Juanita Lascarro (Mirandolina), on stage for virtually the whole opera, looked dainty and coquettish and sang throughout with apparent ease.  She was well matched by the curmudgeonly misogynist of Geoffrey Dolton.  Mary Hegarty and Jean Rigby, as the two old-pros of the boards were absolutely hilarious and seemed to be having as much fun as their cavorting indicated.


The orchestra sounded lush and well disciplined under the baton of Martin Andre and the sun shone on the beautiful gardens.  A memorable evening.


Martinu The Marriage

Guildhall School of Music & Drama

3 June 2009

Conductor – Clive Timms

Director – Alessandro Talevi

Designer – Madeleine Boyd

Lighting – Matthew Haskins


Podkolyosin – Duncan Rock

Stepan – Adam Torrance

Fyokla – Emily Steventon

Kochkaryov – Nicky Spence

Agafya – Rhona McKail

Arina – Hanna Hipp

Ivan – Jonathan Sells

Zhevakin – Daniel Joy

Anuchkin – Leonel Pinheiro

Photo credit Nobby Clarke


The Marriage dates from about a year earlier than Mirandolina, and was written as an opera for TV, with almost as many jokes in the orchestration as there are in the story, superbly put across by the orchestra under Clive Timms.

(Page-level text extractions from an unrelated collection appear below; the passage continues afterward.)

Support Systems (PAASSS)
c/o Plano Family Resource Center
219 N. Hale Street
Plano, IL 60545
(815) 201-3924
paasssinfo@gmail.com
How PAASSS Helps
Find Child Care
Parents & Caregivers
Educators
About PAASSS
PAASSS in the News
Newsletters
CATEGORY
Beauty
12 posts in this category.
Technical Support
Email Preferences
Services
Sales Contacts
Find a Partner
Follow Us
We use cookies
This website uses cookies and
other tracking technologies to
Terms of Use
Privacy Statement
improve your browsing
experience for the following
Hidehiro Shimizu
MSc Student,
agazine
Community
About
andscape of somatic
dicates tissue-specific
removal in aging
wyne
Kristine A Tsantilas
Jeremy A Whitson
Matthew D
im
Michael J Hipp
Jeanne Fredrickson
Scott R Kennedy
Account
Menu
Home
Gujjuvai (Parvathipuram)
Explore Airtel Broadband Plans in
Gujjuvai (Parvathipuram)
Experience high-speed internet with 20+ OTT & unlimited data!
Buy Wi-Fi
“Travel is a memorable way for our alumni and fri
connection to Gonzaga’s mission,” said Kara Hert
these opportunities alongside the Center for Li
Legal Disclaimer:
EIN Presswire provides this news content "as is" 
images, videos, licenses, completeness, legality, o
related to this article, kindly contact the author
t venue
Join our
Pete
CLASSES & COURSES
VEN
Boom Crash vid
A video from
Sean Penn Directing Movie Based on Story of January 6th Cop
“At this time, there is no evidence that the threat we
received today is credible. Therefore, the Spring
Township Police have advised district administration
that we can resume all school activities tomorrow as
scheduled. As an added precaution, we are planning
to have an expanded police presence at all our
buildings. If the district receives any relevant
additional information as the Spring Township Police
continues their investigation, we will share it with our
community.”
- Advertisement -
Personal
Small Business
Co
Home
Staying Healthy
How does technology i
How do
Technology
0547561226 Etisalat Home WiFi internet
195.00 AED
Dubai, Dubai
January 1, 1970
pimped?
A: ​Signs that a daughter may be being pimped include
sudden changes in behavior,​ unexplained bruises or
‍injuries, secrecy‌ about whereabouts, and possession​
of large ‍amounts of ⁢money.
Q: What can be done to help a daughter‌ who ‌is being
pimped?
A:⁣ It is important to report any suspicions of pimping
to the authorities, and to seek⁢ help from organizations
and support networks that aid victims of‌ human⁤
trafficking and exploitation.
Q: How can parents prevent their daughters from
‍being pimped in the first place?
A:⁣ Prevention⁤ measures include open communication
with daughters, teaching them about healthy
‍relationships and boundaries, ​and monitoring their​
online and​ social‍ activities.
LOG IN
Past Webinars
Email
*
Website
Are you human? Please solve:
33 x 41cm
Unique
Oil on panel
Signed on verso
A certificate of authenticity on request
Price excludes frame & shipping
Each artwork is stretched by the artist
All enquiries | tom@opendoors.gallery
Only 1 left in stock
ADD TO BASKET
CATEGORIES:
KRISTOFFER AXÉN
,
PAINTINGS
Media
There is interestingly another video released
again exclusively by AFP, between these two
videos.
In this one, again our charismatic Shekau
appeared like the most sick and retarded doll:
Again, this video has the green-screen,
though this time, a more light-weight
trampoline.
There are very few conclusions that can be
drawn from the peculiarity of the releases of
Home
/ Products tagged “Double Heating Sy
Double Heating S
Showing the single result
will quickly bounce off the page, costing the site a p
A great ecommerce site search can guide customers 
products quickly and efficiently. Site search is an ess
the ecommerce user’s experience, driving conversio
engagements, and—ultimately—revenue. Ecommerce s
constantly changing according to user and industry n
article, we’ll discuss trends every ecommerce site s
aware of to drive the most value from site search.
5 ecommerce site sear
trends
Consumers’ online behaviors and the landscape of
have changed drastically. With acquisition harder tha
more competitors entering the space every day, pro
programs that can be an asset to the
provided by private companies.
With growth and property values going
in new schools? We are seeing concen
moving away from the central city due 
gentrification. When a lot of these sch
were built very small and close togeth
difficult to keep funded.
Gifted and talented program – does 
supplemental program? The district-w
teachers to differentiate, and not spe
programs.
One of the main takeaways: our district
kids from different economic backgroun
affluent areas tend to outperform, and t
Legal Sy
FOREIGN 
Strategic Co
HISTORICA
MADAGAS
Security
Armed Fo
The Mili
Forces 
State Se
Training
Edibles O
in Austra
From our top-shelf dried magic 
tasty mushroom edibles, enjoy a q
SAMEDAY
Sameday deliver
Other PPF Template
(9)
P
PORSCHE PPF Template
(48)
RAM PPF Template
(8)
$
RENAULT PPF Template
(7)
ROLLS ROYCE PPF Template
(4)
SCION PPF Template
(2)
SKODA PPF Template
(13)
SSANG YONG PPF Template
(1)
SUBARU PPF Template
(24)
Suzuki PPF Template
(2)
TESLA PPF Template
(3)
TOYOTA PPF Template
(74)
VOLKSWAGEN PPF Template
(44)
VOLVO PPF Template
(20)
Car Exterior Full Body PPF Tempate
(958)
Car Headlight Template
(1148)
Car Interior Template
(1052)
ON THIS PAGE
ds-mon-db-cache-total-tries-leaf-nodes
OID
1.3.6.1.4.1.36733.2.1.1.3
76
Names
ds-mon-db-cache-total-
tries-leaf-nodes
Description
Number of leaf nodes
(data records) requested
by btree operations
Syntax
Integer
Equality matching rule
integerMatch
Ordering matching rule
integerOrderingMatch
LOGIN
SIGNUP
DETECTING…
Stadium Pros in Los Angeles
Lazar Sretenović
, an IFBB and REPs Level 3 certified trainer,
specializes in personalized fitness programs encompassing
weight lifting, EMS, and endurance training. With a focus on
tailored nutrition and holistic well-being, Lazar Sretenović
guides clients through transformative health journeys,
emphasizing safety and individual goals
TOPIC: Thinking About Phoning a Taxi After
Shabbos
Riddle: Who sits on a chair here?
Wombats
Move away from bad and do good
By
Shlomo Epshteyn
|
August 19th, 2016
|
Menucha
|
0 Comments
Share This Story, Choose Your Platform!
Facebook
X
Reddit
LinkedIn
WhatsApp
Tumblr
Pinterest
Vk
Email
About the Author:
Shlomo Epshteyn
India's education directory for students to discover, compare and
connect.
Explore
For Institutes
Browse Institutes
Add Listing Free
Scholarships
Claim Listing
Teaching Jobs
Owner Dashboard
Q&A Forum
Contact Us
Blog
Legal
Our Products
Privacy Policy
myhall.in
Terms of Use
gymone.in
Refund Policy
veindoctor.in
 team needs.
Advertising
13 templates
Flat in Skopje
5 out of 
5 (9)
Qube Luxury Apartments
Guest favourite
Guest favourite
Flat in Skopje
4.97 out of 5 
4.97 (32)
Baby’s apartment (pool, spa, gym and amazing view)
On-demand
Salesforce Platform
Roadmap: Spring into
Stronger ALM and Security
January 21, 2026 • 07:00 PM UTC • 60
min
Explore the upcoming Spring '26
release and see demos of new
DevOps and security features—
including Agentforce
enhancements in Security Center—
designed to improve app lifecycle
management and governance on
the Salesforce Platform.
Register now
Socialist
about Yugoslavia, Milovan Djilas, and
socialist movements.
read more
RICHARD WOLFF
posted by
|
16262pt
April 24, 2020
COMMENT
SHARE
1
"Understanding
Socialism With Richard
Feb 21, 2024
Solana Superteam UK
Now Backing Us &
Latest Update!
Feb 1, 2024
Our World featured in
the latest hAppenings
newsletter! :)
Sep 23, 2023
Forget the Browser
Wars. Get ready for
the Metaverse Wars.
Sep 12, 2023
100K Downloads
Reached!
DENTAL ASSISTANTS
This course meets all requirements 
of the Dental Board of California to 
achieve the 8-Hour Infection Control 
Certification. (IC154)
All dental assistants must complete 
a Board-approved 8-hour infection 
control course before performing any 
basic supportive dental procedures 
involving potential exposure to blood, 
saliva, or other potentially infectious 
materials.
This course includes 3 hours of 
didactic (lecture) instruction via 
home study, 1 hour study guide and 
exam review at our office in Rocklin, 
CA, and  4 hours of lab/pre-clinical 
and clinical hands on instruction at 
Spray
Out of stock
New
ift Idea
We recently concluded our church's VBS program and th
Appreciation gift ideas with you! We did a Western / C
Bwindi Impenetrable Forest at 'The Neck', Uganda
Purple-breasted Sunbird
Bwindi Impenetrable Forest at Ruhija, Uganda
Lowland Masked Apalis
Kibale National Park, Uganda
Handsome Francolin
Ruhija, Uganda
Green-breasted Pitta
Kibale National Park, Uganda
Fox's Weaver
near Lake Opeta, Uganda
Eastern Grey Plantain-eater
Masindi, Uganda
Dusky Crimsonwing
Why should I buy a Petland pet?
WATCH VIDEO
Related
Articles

Sensibly, director Alessandro Talevi kept the scale very small, using just a proportion of the Guildhall stage.  This was by far the best production that I have seen from him, concentrating on the essentials in telling the story and bringing out the humour very effectively.


Most of the cast are close to completing their 2-year opera course and their singing and acting was as polished as one would expect.  Where words didn’t quite get across their meaning was entirely clear from the actions and expressions. 


All deserve applause, but I would single out Emily Steventon as the marriage broker who seems to have a real flare for comedy, and the trio of unlucky suitors Jonathan Sells, Daniel Joy and Leonel Pinheiro, gloriously funny at every turn.


This short piece was the first half of a double bill continuing with Rossini’s La cambiale di matrimonio, which sadly proved less rewarding and I will not comment further.